--- Plotted data images ---
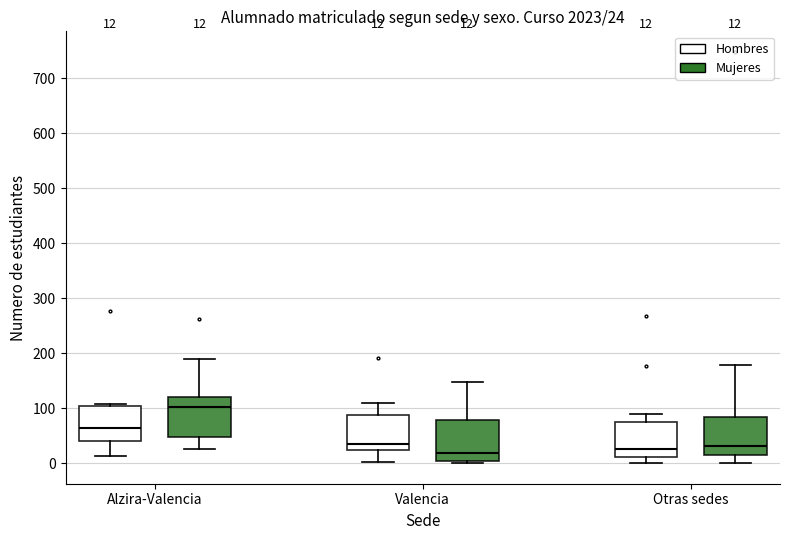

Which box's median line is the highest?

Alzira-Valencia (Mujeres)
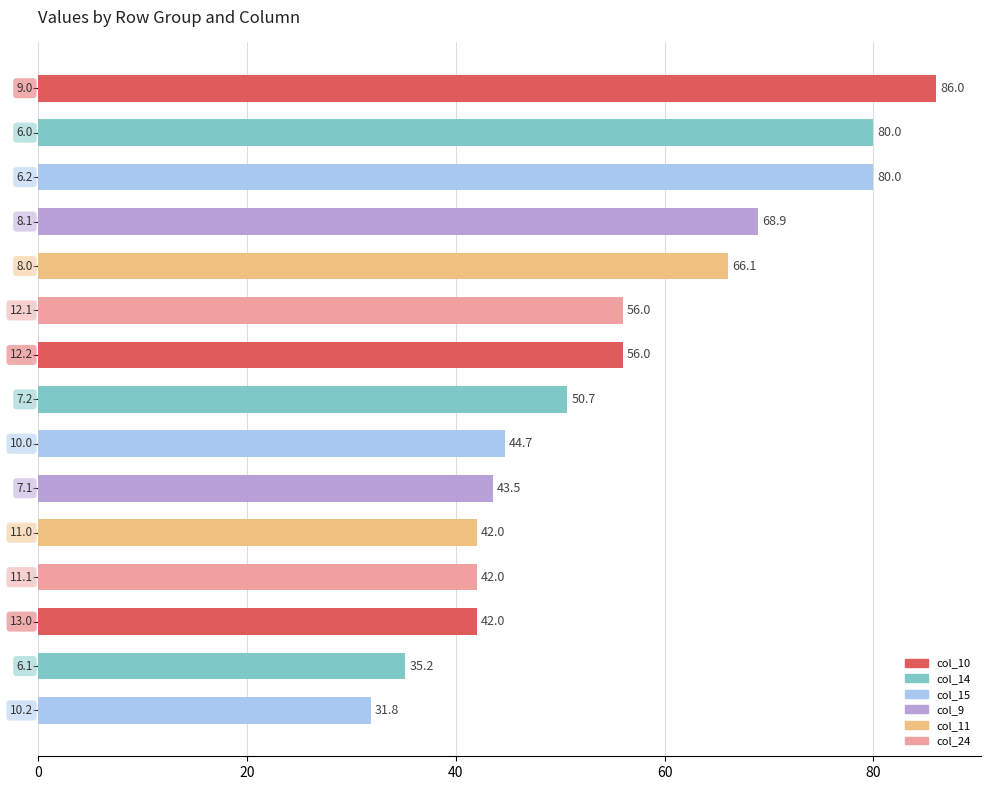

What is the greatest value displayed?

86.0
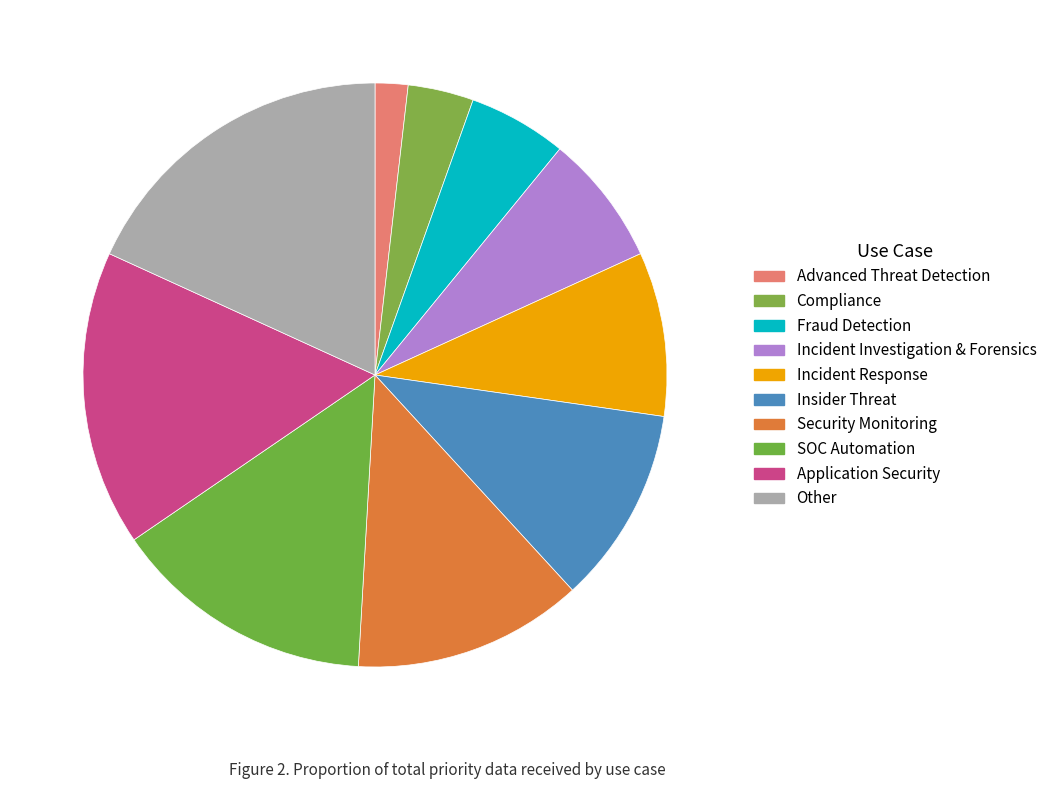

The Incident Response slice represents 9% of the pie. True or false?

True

--- WORK ORDER ---
Revise the items starting at the line "What is the greatest value displayed?" and ending with the last item, replacing "slice" with "wedge" and leaving all else unchanged. Omit the pictures from your answer.

--- WRITTEN SOLUTION ---
What is the greatest value displayed?

86.0

The Incident Response wedge represents 9% of the pie. True or false?

True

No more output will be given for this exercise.